Par ailleurs, il ajoute que le parc immobilier de la Ville de Trois-Rivières, avec ses 480 bâtiments, est trop volumineux comparativement à la moyenne des villes québécoises. Il croit donc que l’administration municipale devrait en vendre lorsque l’occasion se présente.

«On a de la misère à subvenir aux besoins des bâtiments existants. On devrait avoir la moitié de ces bâtiments seulement. Vendre le stationnement Badeaux permettrait de dégager le PTI pour investir dans les autres bâtiments. Si on pouvait vendre la salle J.-Antonio-Thompson, on la vendrait», poursuit-il.

La conseillère du district des Carrefours, Valérie Renaud-Martin, abonde dans le même sens que le premier magistrat. Elle répète que la vente de ce bâtiment aura un impact favorable sur le Plan de gestion d’immobilisations, dans lequel figurent les travaux de réfection du stationnement Badeaux.

Selon le directeur du génie de la Ville, Patrice Gingras, les améliorations qui doivent être apportées au stationnement qui compte 425 espaces sont évaluées à 2,7 millions $. Les travaux consistent, entre autres, à du drainage, à la réfection du béton et à la mise en place d’une membrane d’étanchéité.

Des Pourparlers avec le CECI
Du côté du CECI, on confirme qu’il y a eu des pourparlers avec la Ville pour conclure une transaction concernant cette infrastructure du centre-ville. Le porte-parole de l’organisation, Michel Letarte, n’était cependant pas en mesure de confirmer ou d’infirmer s’il y a eu entente tacite entre le maire Lévesque et la direction de la Société immobilière G3R – le promoteur derrière le CECI – dans ce dossier avant que la résolution soit débattue par les membres du conseil municipal.

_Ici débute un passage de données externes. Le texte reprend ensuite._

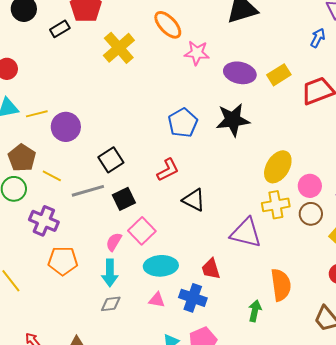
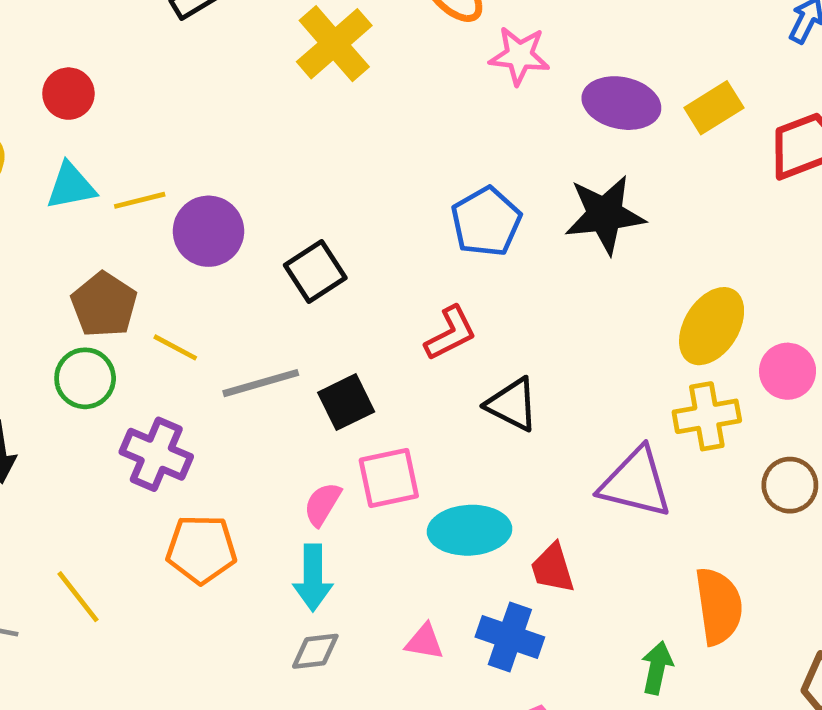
black square: (111, 160) -> (315, 272), moved
brown circle: (311, 214) -> (790, 485), moved
pink square: (142, 231) -> (389, 478), turned 32
cyan ellipse: (161, 266) -> (470, 530), moved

«Il y a eu des discussions. C’est dans l’intérêt du CECI, en raison de l’ampleur du projet, d’avoir un stationnement comme celui-là. C’est dans notre vision globale. Il y a une passerelle qui a été installée! Mais même si le stationnement devenait privé et qu’il était utilisé plus spécifiquement par le CECI, il y aurait un respect de l’économie locale. Nous savons que le stationnement est un enjeu important au centre-ville», explique le porte-parole.

Il ajoute qu’il est trop tôt pour s’avancer sur la possibilité qu’il y ait une modification des tarifs si la Société immobilière G3R devient propriétaire un jour.

L’installation de la Passerelle du CECI est commencée
Les travaux d’installation de la passerelle qui reliera le nouveau Centre d’événements et de congrès interactifs (CECI) de Trois-Rivières et le stationnement étagé Badeaux ont finalement commencé. Après avoir été clouée au sol en plein milieu de la rue Saint-Georges pendant près de deux semaines en raison de la grève de grutiers, elle a finalement été hissée mardi avant-midi.

Les journalistes pourront assister aux sessions de travail du conseil

À compter du 21 août prochain, les journalistes pourront assister aux sessions de travail qui précèdent les séances du conseil municipal de Trois-Rivières et au cours desquelles les points inscrits à l’ordre du jour font l’objet de discussions et de débats.

Le conseil a adopté à l’unanimité une résolution en ce sens, mardi soir. Cette nouveauté découle de l’adoption l’hiver dernier du règlement sur le code d’éthique et de déontologie des élus trifluviens. En acceptant d’être épiés par les journalistes pendant ces rencontres de travail, les membres du conseil veulent faire preuve d’une plus grande transparence vis-à-vis leurs concitoyens.

Par contre, un huis clos pourra être décrété à la demande du maire ou d’un des conseillers pour certaines questions.

Cette résolution a été proposée par le conseiller du district Marie-de-l’Incarnation, Denis Roy. Ce dernier la qualifie par ailleurs d’historique et en a fait la lecture avant son adoption.